Identity and Visibility

How a recent acquisition addresses themes of race and LGBTQ+ identity

This is a photograph of curator Saisha Grayson
Saisha Grayson
Curator of Time-Based Media
June 30, 2020
A still from the video shows a woman reclining with her head covered in stones
Chitra Ganesh, Girl, Simone Leigh, My Dreams, My Works Must Wait Till After Hell, 2011, single-channel digital video, color, sound; 07:14 minutes, Smithsonian American Art Museum, Museum purchase through the Samuel and Blanche Koffler Acquisition Fund, 2019.33.1, © Girl (Simone Leigh and Chitra Ganesh); Courtesy of the artists and Luhring Augustine, New York

In my previous post, Seeing the Rainbow in SAAM's Collection, I shared how pop-up talks at last year’s Pride event, which highlighted works by LGBTQ+ artists in our galleries, sparked ongoing discussion of the complexities and nuances of referencing sexual identity within the context of an object’s wall label. The issues raised are particularly knotty for deceased artists, where self-definition is often not available and complicated by changing conceptions of and openness about sexuality. Recognizing that untangling that conundrum for historical works would take time, I considered how the insight from Pride 2019—that we had audiences eager to know there were LGBTQ+ artists on our walls year-round—might impact the presentation of a new acquisition by living artists.

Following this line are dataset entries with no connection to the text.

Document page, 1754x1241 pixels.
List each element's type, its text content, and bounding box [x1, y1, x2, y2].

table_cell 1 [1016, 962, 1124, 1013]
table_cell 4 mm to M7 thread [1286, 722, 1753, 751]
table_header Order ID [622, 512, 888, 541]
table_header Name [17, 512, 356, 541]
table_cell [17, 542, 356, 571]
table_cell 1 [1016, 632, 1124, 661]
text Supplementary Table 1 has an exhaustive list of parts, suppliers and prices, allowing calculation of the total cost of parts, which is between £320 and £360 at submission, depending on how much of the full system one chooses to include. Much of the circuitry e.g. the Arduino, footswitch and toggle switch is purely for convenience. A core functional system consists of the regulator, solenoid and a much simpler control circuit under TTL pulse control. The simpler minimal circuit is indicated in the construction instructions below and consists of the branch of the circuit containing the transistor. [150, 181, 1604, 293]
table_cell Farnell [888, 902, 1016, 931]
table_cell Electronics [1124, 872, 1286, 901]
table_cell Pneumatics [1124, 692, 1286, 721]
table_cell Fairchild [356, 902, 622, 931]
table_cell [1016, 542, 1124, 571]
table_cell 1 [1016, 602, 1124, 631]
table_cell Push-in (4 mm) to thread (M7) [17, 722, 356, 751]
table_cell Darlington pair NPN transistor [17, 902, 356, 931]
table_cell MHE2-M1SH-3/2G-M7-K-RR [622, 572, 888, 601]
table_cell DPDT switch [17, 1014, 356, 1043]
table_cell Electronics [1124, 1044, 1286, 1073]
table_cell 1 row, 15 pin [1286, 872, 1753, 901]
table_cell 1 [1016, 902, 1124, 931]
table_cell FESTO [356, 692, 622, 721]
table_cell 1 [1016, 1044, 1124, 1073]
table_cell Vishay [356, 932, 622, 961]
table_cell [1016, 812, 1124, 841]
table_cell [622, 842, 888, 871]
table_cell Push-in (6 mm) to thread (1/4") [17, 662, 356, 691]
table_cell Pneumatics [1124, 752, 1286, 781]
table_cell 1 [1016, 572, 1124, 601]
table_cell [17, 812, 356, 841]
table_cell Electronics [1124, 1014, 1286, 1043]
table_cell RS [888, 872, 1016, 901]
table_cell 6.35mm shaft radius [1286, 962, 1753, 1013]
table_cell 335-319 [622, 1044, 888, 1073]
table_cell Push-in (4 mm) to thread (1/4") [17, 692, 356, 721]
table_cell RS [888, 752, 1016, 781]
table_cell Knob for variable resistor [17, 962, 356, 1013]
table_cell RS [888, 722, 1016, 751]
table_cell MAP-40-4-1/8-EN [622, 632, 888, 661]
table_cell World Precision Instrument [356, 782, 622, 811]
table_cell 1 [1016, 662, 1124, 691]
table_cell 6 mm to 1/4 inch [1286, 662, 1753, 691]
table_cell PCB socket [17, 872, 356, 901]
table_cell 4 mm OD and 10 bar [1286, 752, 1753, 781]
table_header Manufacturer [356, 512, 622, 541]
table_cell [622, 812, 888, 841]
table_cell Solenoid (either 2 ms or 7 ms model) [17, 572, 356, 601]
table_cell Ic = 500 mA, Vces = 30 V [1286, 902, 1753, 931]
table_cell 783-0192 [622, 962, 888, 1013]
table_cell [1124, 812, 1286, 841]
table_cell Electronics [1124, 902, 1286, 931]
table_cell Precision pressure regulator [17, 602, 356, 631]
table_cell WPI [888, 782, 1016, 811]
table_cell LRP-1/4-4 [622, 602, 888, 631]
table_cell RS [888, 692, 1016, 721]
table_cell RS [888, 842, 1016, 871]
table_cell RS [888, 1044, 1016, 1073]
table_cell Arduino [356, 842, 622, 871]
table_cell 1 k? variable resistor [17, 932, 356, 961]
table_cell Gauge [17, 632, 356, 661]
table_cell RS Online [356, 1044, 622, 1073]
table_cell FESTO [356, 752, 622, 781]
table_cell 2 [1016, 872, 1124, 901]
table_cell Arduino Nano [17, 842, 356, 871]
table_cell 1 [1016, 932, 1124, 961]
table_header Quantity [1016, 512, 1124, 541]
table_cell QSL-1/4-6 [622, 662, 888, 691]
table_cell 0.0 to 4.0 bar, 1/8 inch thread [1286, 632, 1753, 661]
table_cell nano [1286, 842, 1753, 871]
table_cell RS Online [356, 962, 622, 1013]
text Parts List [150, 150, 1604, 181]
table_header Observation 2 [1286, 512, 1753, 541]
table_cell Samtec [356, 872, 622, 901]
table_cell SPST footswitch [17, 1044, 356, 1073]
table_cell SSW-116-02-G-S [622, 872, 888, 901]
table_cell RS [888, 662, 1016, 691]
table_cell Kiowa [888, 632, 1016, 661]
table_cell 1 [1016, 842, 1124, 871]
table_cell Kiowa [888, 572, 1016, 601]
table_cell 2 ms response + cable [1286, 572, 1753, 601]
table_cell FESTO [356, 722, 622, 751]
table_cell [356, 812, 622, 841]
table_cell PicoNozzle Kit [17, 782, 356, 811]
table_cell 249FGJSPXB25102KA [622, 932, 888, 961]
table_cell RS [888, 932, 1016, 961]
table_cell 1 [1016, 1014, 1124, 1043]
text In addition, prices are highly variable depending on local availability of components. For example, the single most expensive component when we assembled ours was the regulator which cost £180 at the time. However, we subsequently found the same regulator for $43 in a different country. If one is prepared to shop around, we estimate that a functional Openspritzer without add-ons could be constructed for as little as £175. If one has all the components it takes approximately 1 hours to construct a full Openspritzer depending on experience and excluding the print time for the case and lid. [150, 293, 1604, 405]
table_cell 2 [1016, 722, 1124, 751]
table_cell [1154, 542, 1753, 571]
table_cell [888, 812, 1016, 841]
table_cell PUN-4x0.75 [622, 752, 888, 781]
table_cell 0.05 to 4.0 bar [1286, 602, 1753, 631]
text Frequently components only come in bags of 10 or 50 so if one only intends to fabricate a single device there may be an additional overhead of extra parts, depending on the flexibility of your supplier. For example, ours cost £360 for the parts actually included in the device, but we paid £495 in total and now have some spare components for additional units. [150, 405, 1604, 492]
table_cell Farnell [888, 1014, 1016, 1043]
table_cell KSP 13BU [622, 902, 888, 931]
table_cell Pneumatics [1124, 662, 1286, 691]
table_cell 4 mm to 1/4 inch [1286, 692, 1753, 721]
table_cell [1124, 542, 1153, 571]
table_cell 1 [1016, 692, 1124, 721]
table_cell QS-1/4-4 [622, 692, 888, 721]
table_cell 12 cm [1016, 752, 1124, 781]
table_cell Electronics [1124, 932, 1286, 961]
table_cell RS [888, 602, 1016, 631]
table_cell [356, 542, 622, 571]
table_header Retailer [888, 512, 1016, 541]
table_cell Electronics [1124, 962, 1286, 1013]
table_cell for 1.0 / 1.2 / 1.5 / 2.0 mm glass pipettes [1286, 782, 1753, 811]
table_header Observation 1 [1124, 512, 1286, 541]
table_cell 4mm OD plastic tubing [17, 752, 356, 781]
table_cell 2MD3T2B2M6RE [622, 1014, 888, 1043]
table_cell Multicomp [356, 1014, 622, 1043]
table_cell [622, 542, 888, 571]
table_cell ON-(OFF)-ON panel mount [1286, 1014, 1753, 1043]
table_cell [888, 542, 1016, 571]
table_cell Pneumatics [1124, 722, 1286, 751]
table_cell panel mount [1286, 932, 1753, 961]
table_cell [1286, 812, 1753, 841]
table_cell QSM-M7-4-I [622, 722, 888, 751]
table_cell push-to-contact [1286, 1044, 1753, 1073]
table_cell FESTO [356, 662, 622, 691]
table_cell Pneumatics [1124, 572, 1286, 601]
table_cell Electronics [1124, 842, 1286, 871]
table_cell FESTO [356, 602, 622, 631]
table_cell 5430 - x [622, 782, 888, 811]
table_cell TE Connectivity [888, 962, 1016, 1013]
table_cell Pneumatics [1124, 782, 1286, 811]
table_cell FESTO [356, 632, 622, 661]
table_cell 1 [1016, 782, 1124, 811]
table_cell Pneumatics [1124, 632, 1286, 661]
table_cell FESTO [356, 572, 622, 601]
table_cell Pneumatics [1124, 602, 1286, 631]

The video My Dreams, My Work, Must Wait Till After Hell (2011), is a beautiful, meditative collaboration between Chitra Ganesh and Simone Leigh, working together as the artistic duo Girl. Set to a haunting score of Japanese flutes and drums, the image shows the unclothed back of a Black woman. She is lying on a marble slab, her head covered by stones, and her body almost perfectly still. The only noticeable movement throughout the entire seven minutes and fourteen second piece is the slight expansion and retraction of her ribcage as she breathes. At first, viewers often think they are looking at a projected photograph, only to be startled by a slightly larger or more staccato intake of air.

In light of the Pride feedback, I reached out to the two artists directly, who I know regularly identified as “queer women of color,” to see how they would feel about including this phrase in the label. Ultimately, we agreed that it did make sense to include their intersectional identities in the text, as this work responds to an art historical tradition—that of the reclining white female nude intended to titillate a presumed heterosexual elite audience—that had allowed no space for artists, subjects, or viewers like them. Hopefully, now, with this work and its artist-approved LGBTQ+-affirming label on long-term view, other self-identified queer women of color will know that there is space for artists, subjects and viewers like them at SAAM.

It is important to acknowledge, however, the way this space is carefully constructed by Ganesh and Leigh, as the woman in the video’s situation is precarious and unresolved. It is open to interpretation whether the performer has been injured by the stones or is resting peacefully beneath them; whether they were delicately piled on or thrown; whether they are hurtful or protective. The turned away body evokes both vulnerability and a declaration of strength and refusal—a refusal to be available to the desiring or controlling eye, to be laid bare before a stranger who does not deserve access. The video’s title comes from a Gwendolyn Brooks poem, in which life’s honey is saved as the speaker heads to war; whether the warrior will get to return and enjoy this sweetness is unknown. This borrowing suggests the artist’s see parallels in the defensive strategies Black people use to survive life’s daily hostilities. In the midst of nationwide uprisings against systemic racism and violence, sparked by videos of unarmed Black Americans being killed by police and fellow citizens, the double-edged sword that is visibility for those whose lives are not equally valued by white, patriarchal, colonial, heteronormative culture has been painfully reinforced. So, while this work holds space for experiences long underrepresented in SAAM’s galleries, it also asks us to acknowledge that visibility does not equal safety; having a place in the American story is not the happy ending. It is the beginning of the work for equity and justice, not the end.